Just a heads up from someone who's been in snowboarding for 8 or so years, which really isnt that much, but enough to know that company prejudice is usually pointless. I tell people all the time, "Hate gear, not companies". I'm not saying you don't have a good reason for hating Burton, its just most people hate them cause it makes them sound "core", which is dumb.
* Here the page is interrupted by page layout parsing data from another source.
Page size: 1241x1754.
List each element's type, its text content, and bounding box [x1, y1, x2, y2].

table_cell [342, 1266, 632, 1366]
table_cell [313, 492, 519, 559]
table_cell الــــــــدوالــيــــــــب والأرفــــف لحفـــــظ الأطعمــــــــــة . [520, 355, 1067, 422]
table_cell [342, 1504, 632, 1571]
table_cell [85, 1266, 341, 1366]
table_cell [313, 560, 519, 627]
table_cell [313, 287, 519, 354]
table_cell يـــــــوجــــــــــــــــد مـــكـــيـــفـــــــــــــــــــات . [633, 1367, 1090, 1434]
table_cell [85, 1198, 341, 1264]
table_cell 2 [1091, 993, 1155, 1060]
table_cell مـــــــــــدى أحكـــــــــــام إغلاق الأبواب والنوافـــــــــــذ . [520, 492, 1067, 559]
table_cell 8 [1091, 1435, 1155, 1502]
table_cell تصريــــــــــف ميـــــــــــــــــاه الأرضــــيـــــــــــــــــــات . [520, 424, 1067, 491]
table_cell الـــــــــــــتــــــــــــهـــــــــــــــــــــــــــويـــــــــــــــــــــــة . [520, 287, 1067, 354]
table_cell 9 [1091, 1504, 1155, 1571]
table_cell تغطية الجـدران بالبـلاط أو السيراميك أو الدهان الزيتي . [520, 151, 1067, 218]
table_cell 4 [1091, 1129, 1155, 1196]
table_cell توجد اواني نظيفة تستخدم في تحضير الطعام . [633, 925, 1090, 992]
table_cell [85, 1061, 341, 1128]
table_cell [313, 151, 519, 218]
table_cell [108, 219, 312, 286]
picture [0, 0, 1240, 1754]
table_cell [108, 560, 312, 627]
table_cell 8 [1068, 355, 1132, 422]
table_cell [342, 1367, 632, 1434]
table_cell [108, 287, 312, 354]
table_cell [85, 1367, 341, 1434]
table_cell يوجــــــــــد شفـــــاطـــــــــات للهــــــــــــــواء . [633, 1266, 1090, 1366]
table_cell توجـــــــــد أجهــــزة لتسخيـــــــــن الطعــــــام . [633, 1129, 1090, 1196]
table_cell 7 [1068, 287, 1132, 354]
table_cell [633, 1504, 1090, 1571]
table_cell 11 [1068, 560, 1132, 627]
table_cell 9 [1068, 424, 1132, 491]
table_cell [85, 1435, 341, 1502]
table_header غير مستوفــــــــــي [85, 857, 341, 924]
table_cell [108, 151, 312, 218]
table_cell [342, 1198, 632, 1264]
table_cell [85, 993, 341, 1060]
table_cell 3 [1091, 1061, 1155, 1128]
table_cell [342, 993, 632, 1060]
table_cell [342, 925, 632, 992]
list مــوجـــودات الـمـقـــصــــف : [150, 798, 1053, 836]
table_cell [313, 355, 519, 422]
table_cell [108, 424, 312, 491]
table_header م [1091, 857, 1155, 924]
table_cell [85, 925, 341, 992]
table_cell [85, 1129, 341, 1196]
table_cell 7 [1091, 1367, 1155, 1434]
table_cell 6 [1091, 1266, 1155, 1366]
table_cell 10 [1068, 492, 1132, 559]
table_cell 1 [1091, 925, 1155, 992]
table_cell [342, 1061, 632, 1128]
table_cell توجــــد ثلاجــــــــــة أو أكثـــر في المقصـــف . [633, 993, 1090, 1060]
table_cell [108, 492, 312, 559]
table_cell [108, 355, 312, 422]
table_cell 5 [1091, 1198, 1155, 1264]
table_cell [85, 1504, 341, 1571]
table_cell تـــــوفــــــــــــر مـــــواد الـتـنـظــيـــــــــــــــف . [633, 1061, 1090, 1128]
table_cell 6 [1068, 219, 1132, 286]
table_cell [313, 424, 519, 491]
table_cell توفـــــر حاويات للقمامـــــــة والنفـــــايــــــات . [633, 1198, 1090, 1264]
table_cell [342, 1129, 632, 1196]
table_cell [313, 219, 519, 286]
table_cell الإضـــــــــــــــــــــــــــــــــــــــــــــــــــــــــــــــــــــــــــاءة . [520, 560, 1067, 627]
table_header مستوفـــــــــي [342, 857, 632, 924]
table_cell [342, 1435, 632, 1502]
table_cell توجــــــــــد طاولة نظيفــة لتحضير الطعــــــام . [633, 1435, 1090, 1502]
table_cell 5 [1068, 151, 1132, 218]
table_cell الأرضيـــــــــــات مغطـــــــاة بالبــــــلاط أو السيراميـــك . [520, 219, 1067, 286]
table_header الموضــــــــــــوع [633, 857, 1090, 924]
Anyway, to answer your question, with your stipulation:
Boards:
Neversummer SL-R 
Bataleon Riot
K2 Jibpan 
Capita Stairmaster Extreme
K2 Believer


Bindings:
Rome 390's 
Union Forces
K2 Formulas
Ride Beta MVMNTs

Everything is in order of my preference. If you have any other questions, just ask.


----------



## Guest (Oct 6, 2008)

Yea I understand hating on a company isn't good and believe me I'm not. It's just my last board was a Burton and my friend went through the trouble of buying entirely burton gear, binding board boots jacket hat pants shirts everything... I wanna be different. I was looking for something either Ride K2 Flow or some other company I don't know of yet.


----------



## Penguin (May 30, 2008)

Also to add to the all-mountain boards:

Ride DH
Rome Agent

All aforementioned bindings are good.


----------



## Guest (Oct 7, 2008)

Boards:
Rome Agent
Rome Graft

Bindings:
rome 390s

I recommend rome because its the only company I know of that makes amazing park boards and that can do all mountain. You can try lib tech for boards as well just do some research on the site they make boards for everything. The rome 390s are amazing bindings and I highly recommend them.


----------



## Lazy Bear (Oct 5, 2008)

Recommendation:

Board: Dupraz Trader 165

Bindings: Flow or K2 Cinch


----------



## Nivek (Jan 24, 2008)

Remember, the OP wants a board that is mainly for all mountain but can still slay the park. The DH and the Graft would be more for someone who wants a park board that they can take to the mountain. I would throw in the Rome Agent though, good call on that. If you really want to be different, the three you will see the least on the the mountain, in order of most scarce to least scarce would be: Bataleon Riot, Stairmaster Extreme, Neversummer SL-R.


----------